Exercise data »
......
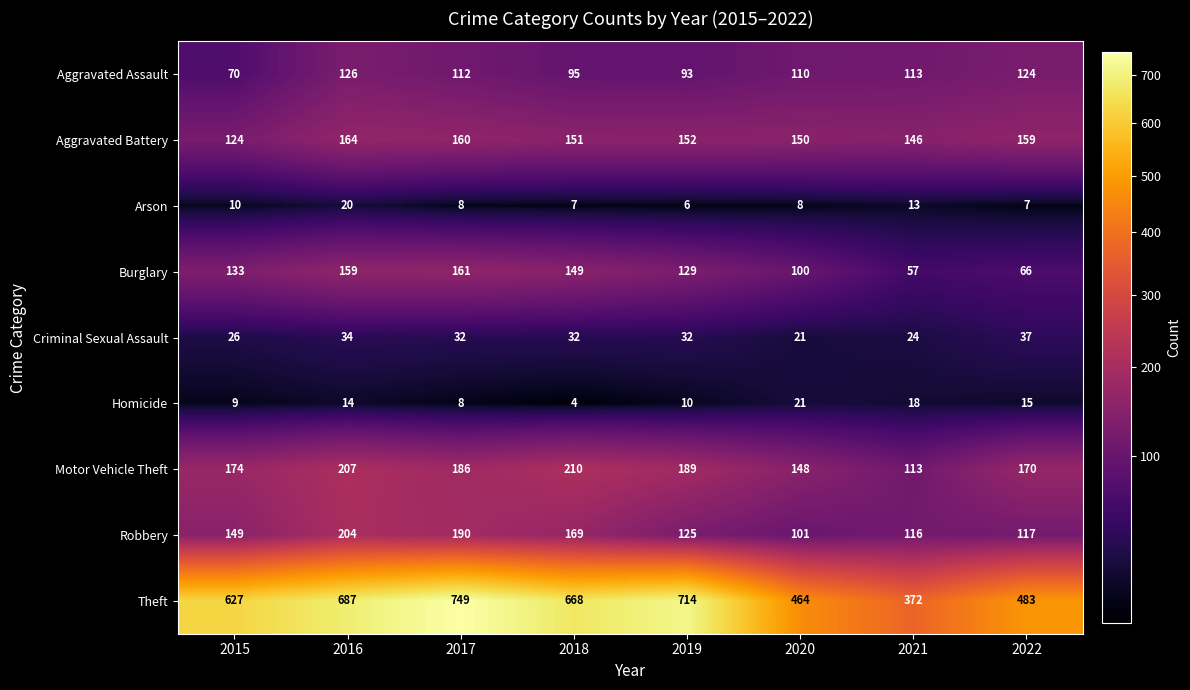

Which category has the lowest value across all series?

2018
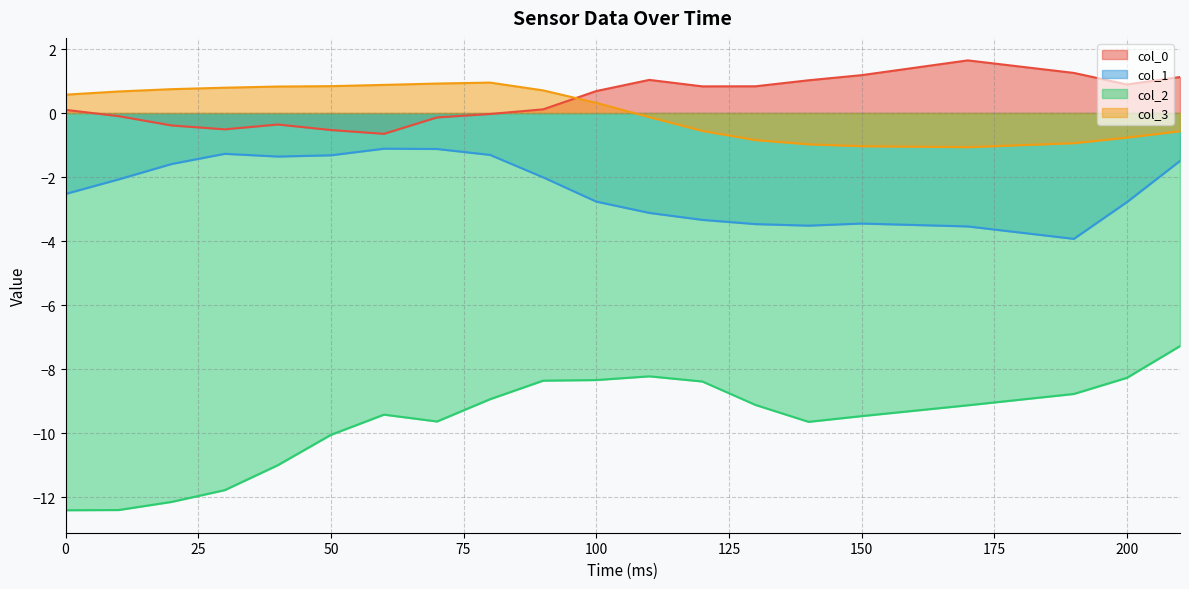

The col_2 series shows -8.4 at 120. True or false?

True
......
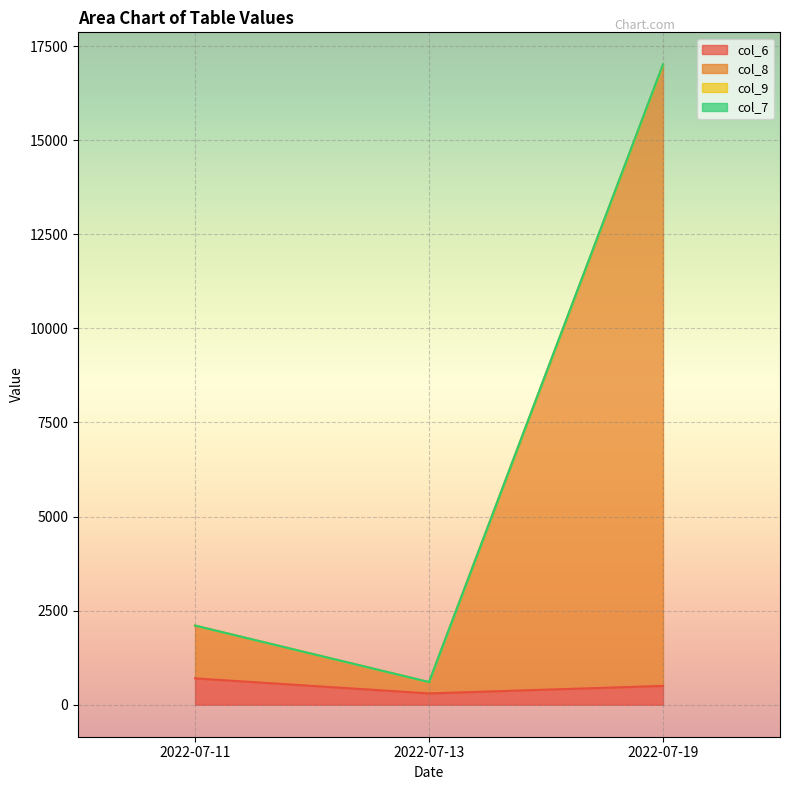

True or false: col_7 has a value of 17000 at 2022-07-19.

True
......
Try it » Copy out the data from the line containing "Which category has" through the line containing "The col_2 series", both lines included, leaving out the pictures.

Exercise answer »
Which category has the lowest value across all series?

2018

The col_2 series shows -8.4 at 120. True or false?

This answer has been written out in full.